When her sister tried to ban Iran from the 1996 Atlanta Olympics for human rights abuses, not one politician (Andrew Young was on the Islamist payroll), not one feminist organization would help her. I begged them all. They didn't want to insult brown men. I called the black civil rights groups. Ditto. Gays, ditto. Fucking hypocrites. I stood with her, alone but for one decent pal I roped in. The Iranian Secret Service parked outside my house repeatedly. We mocked them, mooned them, threw bottles at their limos. The cops I knew thought we were funny and did nothing to stop us. What wasn't funny was their efforts to get me in the car the first time they showed up.

Screw the feminists. The same game is being played out here: international leftists and international radicals duping the Democrats and all their identity parasites. It will will not end well, nor as that hag Margaret Atwood imagines it.

Joe Smith said...

Hijabs in Iran are an insult to women.

Here, they're an insult to me.

Muslim women in the U.S. should have some self respect and burn the things.
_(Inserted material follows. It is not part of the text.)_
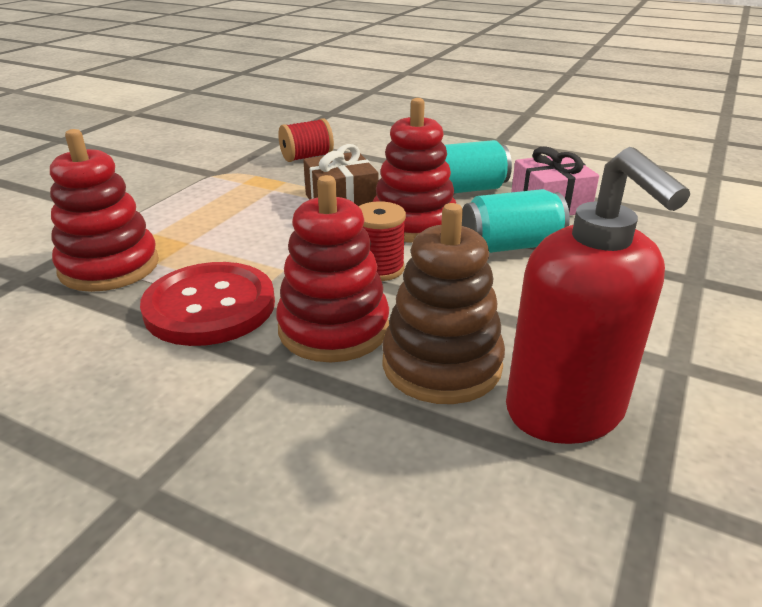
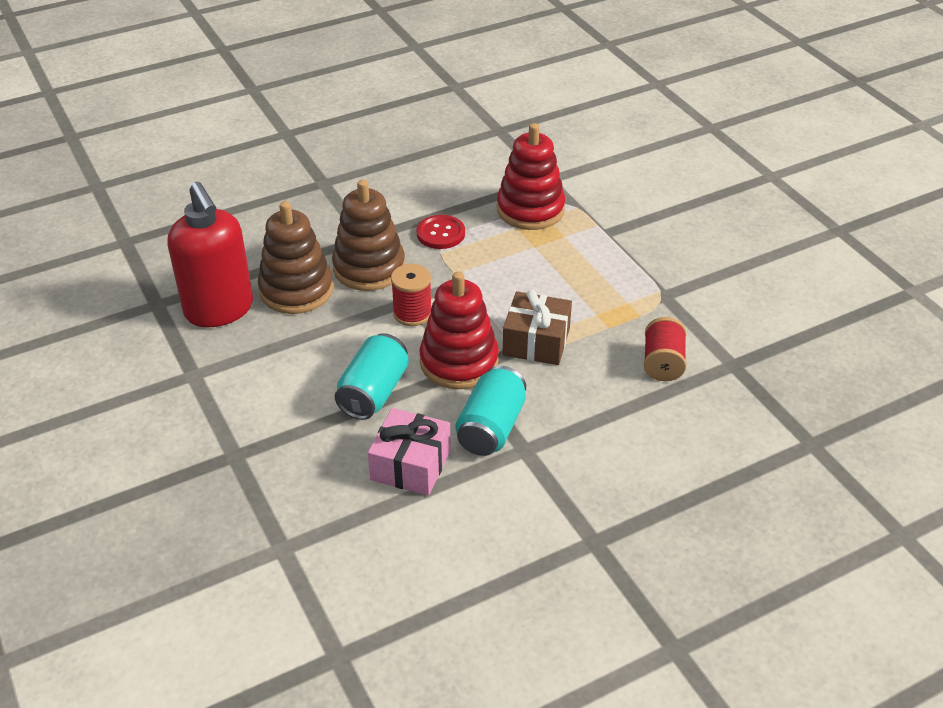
camera: 125 degrees right, 10 degrees up
red button [140,262,275,346] -> red button [417,215,465,249], size x0.57
red stacking toy [276,175,389,362] -> brown stacking toy [332,180,405,291]
red soap dispenser [506,147,690,444] -> red soap dispenser turned 135 degrees counterclockwise [168,182,253,327]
I see them all the time in Costco, covered head-to-toe while their sons wear board shorts and AC/DC T-shirts, and their fat husbands waddle along in flip-flops, golf shorts, and Hawaiian shirts.

You've come a long way baby...

Michael K said...

Ahistorical nonsense, proven by centuries of subservience throughout Asia, Africa and most of Europe. Even in the US, at least half the voters want more government telling them what to do. No, liberty is not a natural human state.

Yes. Look at Afghanistan after we left. Ditto for Iraq. Hong Kong was a glorious dream for the residents. Now, we have to face the Democrat Party authoritarians. Chicago is an example of Democrat anarchy.